**DOCUMENT PASSAGE:**
[Start]

A Wild (and Captive) Wauchula Night for Chimpanzee and Man
Apes, chimpanzees in particular, are notably volatile. Measured in their behavior one moment, they are impulsive the next; calm of mood for a while, they agitate readily. Writing about chimpanzees (and other sentient animals) in The Wauchula Woods Accord, Charles Siebert mirrors this volatility. He tacks from insightful probing into animal-human relationships to over-the-top fancying of apes as living relics of our ancestral past. Siebert's narrative wobbles along as unsteadily as an infant primate taking its first steps.
The book is structured around a middle-of-the-night encounter between Siebert and a 28-year-old chimpanzee named Roger who is housed at the Center for Great Apes in Wauchula, a small town in south-central Florida. The CGA, in my brief experience a well-run and inspiring sanctuary to visit, houses 42 apes cast-off from stints in the entertainment industry -- apes like Bam Bam, the orangutan who played a nurse on a televised soap opera; Jonah and Jacob, chimpanzee stars of commercials and a movie; and Roger, who performed with Ringling Brothers circus.
Siebert arrived at the CGA as part of a cross-country tour of great ape facilities: some are state-of-the-art, like the CGA and the sanctuary called Save the Chimps, others are roadside attractions that should be ancestral relics in their own right, but aren't. As Siebert first toured CGA with its founder Patti Ragan, he met Roger. "The moment Roger saw me," Siebert writes, "he seemed utterly convinced that we already knew each other." Seibert racked his brain to think if he could in fact have met the ape before. Many years ago, he had encountered a few young chimpanzees, but he was certain that the dates and locations were all wrong for any of them to have been Roger.

[End]

(Data excerpts)
[Start]

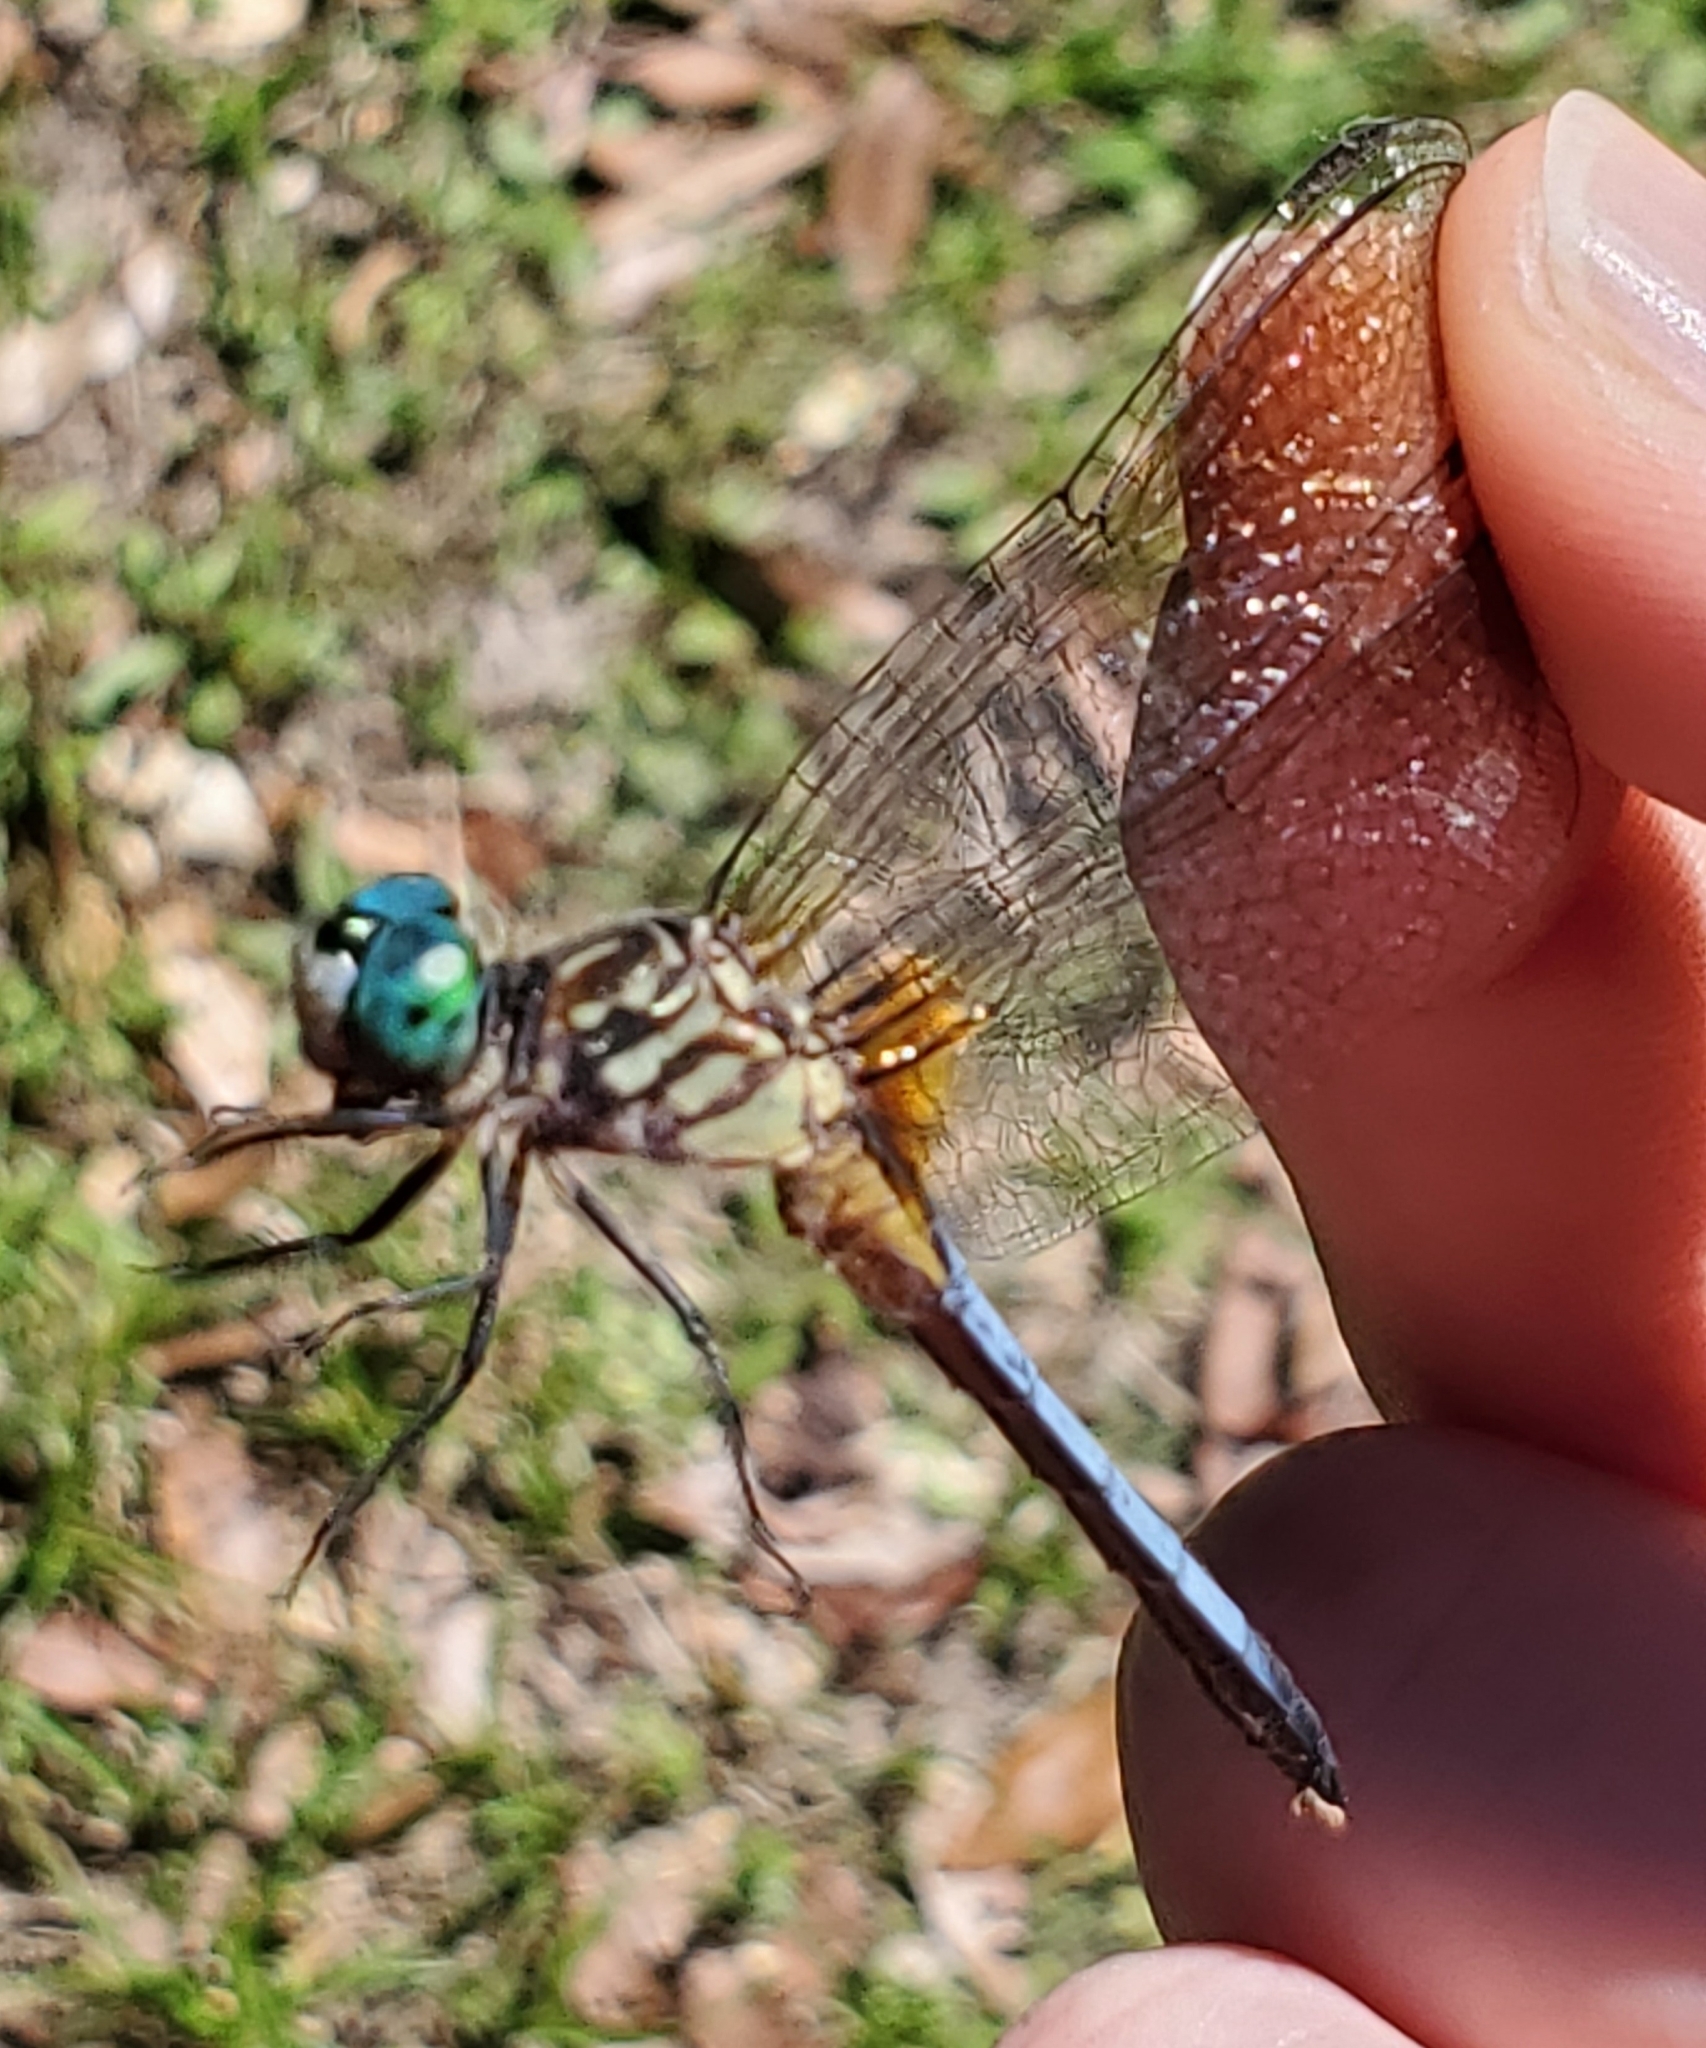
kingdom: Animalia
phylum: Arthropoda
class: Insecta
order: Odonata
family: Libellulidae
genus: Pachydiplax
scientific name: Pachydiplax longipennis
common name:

[End]

Reproduce the book review about the chimpanzee at Wauchula word for word, from its title through the last sentence.

A Wild (and Captive) Wauchula Night for Chimpanzee and Man
Apes, chimpanzees in particular, are notably volatile. Measured in their behavior one moment, they are impulsive the next; calm of mood for a while, they agitate readily. Writing about chimpanzees (and other sentient animals) in The Wauchula Woods Accord, Charles Siebert mirrors this volatility. He tacks from insightful probing into animal-human relationships to over-the-top fancying of apes as living relics of our ancestral past. Siebert's narrative wobbles along as unsteadily as an infant primate taking its first steps.
The book is structured around a middle-of-the-night encounter between Siebert and a 28-year-old chimpanzee named Roger who is housed at the Center for Great Apes in Wauchula, a small town in south-central Florida. The CGA, in my brief experience a well-run and inspiring sanctuary to visit, houses 42 apes cast-off from stints in the entertainment industry -- apes like Bam Bam, the orangutan who played a nurse on a televised soap opera; Jonah and Jacob, chimpanzee stars of commercials and a movie; and Roger, who performed with Ringling Brothers circus.
Siebert arrived at the CGA as part of a cross-country tour of great ape facilities: some are state-of-the-art, like the CGA and the sanctuary called Save the Chimps, others are roadside attractions that should be ancestral relics in their own right, but aren't. As Siebert first toured CGA with its founder Patti Ragan, he met Roger. "The moment Roger saw me," Siebert writes, "he seemed utterly convinced that we already knew each other." Seibert racked his brain to think if he could in fact have met the ape before. Many years ago, he had encountered a few young chimpanzees, but he was certain that the dates and locations were all wrong for any of them to have been Roger.